Text section:
A Review Of NCUA’s Corporate Actions Must Be A High Priority

Without an independent and full accounting, it’s not only NCUA’s credibility that suffers, it’s also the soundness and self-confidence of the cooperative system.

NCUA’s accountability for its corporate actions impacts every credit union:

  1. There is a minimum of $3 billion and as much as $7 billion due to credit unions from the legacy assets NCUA seized from the corporates, according to the numbers NCUA has posted on its website.
  2. NCUA’s regulatory practice of asserting its ability to take over institutions based on scenarios, hypothesis, or a single projection still motivates NCUA’s approach to other regulatory issues. The most recent example involves its actions in North Carolina.
  3. The state of the corporate system is still unsettled. The new regulatory constraints have not been shown to be sustainable. Credit unions need a way to aggregate their transaction and liquidity activity to preserve the integrity of the cooperative system. Other market options are dependent on organizations whose primary responsibility is not to credit unions.

NCUA’s TCCUSF liability is documented by the Receiver’s Certificates. Moreover, every credit union has paid TCCUSF assessments totaling $3.3 billion. The question now is how much refund will credit unions receive and when?

[Collection entries]
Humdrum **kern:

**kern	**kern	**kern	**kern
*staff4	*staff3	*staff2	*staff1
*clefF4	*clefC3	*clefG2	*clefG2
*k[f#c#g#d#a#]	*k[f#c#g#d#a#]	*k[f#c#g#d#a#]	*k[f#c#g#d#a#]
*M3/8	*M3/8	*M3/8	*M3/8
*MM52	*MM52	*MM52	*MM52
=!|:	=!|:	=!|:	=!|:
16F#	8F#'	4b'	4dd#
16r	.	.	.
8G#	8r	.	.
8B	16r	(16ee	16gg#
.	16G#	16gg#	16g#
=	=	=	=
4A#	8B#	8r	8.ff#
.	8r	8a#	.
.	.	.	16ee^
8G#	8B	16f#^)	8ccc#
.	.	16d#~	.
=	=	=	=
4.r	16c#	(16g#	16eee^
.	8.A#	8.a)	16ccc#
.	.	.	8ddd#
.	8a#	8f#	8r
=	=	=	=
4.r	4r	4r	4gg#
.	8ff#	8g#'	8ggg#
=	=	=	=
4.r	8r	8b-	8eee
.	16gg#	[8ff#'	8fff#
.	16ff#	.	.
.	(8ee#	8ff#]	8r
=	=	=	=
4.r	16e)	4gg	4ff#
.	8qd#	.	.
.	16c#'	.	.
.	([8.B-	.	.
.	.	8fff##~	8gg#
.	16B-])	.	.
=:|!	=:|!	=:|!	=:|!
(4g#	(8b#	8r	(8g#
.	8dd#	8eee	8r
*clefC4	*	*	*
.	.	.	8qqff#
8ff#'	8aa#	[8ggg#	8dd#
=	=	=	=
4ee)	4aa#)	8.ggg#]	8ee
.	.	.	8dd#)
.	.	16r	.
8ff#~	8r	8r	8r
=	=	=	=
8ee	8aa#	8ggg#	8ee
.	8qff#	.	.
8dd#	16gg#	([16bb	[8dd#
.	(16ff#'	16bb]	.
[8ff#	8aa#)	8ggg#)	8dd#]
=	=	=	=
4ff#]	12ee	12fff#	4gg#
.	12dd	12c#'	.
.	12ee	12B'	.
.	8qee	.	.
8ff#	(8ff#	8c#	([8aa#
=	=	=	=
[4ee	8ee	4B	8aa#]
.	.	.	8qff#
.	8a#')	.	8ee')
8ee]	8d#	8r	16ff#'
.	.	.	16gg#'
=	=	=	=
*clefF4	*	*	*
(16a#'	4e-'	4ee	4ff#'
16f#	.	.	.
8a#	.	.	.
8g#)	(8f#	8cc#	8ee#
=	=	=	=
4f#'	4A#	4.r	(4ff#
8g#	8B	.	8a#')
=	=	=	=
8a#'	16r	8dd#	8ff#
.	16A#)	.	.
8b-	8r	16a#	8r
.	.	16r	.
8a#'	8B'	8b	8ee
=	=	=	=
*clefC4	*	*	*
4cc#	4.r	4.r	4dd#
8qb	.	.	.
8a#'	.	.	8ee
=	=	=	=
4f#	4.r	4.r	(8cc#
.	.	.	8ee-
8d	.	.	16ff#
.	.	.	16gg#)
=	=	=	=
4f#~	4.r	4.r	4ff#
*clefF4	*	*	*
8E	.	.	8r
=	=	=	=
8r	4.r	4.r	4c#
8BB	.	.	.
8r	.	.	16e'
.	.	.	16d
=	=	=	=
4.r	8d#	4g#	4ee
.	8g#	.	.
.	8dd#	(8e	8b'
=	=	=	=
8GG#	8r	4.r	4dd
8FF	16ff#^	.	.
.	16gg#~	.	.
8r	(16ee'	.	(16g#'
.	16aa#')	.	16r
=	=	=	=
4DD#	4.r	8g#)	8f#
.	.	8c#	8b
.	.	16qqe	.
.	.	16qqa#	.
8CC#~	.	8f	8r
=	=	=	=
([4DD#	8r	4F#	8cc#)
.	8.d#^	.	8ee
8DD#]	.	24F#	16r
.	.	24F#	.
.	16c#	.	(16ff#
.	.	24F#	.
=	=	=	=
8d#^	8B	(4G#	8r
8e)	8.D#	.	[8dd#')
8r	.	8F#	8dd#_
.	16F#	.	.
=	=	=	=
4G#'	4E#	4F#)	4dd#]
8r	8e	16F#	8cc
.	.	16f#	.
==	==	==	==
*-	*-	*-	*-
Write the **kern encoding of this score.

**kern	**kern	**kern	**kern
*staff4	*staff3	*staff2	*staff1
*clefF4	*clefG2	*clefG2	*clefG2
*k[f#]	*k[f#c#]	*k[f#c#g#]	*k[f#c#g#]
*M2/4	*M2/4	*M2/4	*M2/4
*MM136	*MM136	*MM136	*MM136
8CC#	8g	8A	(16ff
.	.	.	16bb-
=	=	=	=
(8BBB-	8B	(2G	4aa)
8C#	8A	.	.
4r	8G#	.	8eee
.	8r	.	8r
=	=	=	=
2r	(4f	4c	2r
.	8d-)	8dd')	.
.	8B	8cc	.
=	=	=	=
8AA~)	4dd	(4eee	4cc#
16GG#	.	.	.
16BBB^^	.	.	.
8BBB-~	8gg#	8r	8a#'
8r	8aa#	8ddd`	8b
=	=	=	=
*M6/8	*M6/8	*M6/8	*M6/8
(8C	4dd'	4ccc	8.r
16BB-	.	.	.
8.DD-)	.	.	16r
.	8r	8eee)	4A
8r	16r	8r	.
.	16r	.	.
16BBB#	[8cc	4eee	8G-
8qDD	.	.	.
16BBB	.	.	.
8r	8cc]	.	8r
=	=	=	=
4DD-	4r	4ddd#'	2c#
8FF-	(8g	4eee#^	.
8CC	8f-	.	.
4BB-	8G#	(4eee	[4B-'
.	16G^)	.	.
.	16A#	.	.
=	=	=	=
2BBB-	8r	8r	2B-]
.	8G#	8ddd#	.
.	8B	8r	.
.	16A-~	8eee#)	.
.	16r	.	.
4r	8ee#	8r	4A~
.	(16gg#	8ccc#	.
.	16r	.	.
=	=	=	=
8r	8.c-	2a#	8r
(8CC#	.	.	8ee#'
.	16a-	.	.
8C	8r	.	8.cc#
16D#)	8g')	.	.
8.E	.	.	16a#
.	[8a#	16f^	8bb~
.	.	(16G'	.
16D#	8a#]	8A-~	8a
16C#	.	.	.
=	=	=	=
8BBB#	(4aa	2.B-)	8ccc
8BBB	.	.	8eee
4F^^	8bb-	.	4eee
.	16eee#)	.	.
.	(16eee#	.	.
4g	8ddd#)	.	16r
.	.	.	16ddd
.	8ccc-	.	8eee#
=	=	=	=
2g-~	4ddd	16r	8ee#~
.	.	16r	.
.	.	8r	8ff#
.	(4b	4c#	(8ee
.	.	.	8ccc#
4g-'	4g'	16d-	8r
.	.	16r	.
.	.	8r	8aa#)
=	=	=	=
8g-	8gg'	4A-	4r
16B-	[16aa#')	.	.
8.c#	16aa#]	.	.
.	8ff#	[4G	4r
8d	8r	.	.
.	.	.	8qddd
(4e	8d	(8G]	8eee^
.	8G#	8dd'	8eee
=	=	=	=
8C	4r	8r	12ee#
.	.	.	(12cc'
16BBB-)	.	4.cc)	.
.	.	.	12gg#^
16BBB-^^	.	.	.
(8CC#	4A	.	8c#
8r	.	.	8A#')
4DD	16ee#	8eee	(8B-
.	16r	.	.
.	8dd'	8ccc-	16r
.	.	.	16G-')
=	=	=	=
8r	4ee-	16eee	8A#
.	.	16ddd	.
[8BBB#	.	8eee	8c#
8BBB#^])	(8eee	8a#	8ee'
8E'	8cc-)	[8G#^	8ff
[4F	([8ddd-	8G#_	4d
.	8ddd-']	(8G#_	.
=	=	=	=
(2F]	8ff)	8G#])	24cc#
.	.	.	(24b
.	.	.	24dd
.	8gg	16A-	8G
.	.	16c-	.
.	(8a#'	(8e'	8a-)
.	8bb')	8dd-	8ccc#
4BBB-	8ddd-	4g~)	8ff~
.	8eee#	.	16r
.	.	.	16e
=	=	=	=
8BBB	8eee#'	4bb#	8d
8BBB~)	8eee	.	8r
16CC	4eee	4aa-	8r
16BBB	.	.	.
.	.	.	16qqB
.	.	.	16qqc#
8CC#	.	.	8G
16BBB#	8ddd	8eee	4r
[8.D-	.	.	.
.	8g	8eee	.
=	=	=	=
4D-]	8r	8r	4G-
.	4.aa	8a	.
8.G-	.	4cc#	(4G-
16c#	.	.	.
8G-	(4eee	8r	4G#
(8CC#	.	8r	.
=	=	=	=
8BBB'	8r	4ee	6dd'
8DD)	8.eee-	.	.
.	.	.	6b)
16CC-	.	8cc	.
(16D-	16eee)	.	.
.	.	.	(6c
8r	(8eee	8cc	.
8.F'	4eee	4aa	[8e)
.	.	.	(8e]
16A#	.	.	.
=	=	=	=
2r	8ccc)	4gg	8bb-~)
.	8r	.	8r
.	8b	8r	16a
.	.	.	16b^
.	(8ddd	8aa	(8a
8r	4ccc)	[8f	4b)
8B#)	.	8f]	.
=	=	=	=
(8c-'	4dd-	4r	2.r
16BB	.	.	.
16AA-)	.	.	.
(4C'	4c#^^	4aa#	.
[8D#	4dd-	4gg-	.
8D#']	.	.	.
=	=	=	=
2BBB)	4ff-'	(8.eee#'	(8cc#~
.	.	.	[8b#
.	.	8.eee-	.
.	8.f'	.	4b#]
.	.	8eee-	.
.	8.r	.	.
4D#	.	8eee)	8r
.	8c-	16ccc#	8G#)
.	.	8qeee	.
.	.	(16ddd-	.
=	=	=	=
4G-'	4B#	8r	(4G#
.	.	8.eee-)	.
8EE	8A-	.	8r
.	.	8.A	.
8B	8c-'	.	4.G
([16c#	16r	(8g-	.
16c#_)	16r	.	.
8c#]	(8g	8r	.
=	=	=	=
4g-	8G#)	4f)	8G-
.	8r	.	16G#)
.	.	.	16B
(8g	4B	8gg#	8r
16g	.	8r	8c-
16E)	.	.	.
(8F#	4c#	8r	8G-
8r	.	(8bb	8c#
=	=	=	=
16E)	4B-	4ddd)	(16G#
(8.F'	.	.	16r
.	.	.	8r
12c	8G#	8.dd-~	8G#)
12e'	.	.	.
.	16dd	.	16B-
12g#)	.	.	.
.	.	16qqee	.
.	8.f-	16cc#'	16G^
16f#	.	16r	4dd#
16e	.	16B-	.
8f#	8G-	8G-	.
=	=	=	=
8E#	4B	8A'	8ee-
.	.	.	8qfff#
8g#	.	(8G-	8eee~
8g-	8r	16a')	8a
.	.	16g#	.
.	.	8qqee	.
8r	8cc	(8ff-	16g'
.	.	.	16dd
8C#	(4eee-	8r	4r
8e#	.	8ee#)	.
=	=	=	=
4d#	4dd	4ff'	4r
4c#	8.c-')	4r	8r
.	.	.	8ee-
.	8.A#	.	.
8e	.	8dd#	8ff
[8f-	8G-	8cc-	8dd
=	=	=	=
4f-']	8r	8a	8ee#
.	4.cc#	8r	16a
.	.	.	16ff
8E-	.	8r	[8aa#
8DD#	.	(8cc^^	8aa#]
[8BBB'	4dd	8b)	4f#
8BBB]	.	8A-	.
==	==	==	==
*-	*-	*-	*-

Set tasks:
1. In the piece on NCUA's corporate actions, what total have credit unions paid in TCCUSF assessments?
2. Please carry on the piece on NCUA's corporate actions, starting after its last sentence.

Per-task outputs:
1. $3.3 billion.

2.
Under its fiduciary responsibility for the corporate assets, there are three sets of books for which NCUA is now accountable:

  1. The books for the five corporates that NCUA conserved, seized their assets, and sent member credit unions Receiver’s Certificates.
  2. The books kept for the NCUA Guaranteed Note (NGN) program.
  3. The books for the Temporary Corporate Credit Union Stabilization Fund (TCCUSF), which nets out the results of the two other financial statements.

From the data posted by NCUA on its website, it is possible to estimate the range of repayments that will be due to the corporate members, credit unions, and their members.

According to NCUA, the assets acquired include the following:

Legacy assets held as of 12.31.10:$39.974 billion.
Total premium assessments:$3.3 billion
Overfunding of NCUSIF transferred to TCCUSF:$.300 billion
Total TCCUSF assets acquired: $43.274 billion
(this does not include the assets of $10+ billion taken and previously sold by NCUA from WesCorp and U.S. Central’s balance sheets or the announced recoveries of $168 million from legal actions).
Less Liabilities for NGN: $28.116 billion
Difference between assets acquired versus liabilities: $15.158 billion (net balance)

NCUA’s website shows accumulated pay downs on the legacy assets of $1.987 billion, which exceeds the NGN note payments of $1.583 billion for the same period. These are cash flow transactions and do not affect the net balance. They do show, however, the positive cash flow coming from the performing legacy assets.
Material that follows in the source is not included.